Vascular damage to the nerves of digestive tract affect a person’s ability to detect the stretching and distension of the stomach on food arrival.
Cause of gastroparesis can be idiopathic. However, the most common cause of gastroparesis is poor diabetic sugar control for more than 10 years are usually a risk factor for developing gastroparesis.
Post surgery especially from nissen fundoplication, Other risk factors include infiltrative disease (amyloidosis, scleroderma), multiple sclerosis (MS) and medication: TCA, calcium channel blockers (CCB), dopamine agonist, muscarinic antagonist, Octreotide, GLP-1 agonist.
Bloating, abdominal distention, constipation and diarrhea are common symptoms. Nausea, vomiting, early satiety can also be present. On physical exam, retained material > 3 hours in stomach will generate a splash sound – indicating filled with fluid.
Gastroparesis should be suspect if a patients present with nausea, vomiting, postprandial fullness and early satiety. In addition, abdominal pain, or bloating can also be commonly seen. Imaging are usually used to rule out mechanical obstruction with CT or MRI or upper endoscopy. The presence of delayed gastric emptying on scintigraphy establishes the diagnosis of gastroparesis. Clinically diagnosis occurs usually but can use (nuclear gastric emptying study scintigraphy which is considered the most accurate study but rarely needed)

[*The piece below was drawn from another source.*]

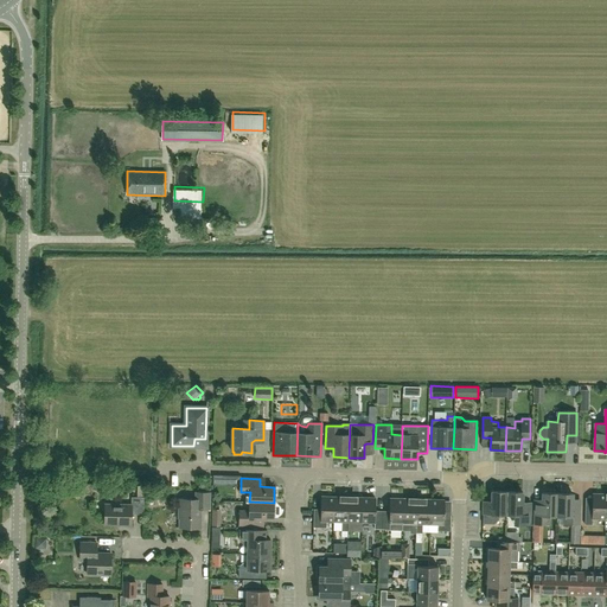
[(506,515),(508,492),(492,491),(492,502),(484,502),(483,524),(494,524),(499,519),(499,515),(506,515)]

Initial management of gastroparesis consist of dietary modification, optimization of glycemic control. If symptoms are persistent, medical treatment can be commenced.
You can commence medication with prokinetics like metoclopramide in all (mild, moderate, severe gastroparesis) and antiemetics like benadryl.
Other medications include motilin domperidone, erythromycin.
In patients with refractory symptoms despite dietary modification, prokinetics, and antiemetics, more invasive approach may be considered. Placement of a jejunostomy and venting gastrostomy tube for enteral nutrition and decompression, respectively.
Parenteral nutrition only in those who are not able tolerate enteral nutrition despite concomitant medication therapy.
Gastric electrical stimulation only in patients with gastroparesis with intractable nausea and vomiting despite medical therapy for at least one year.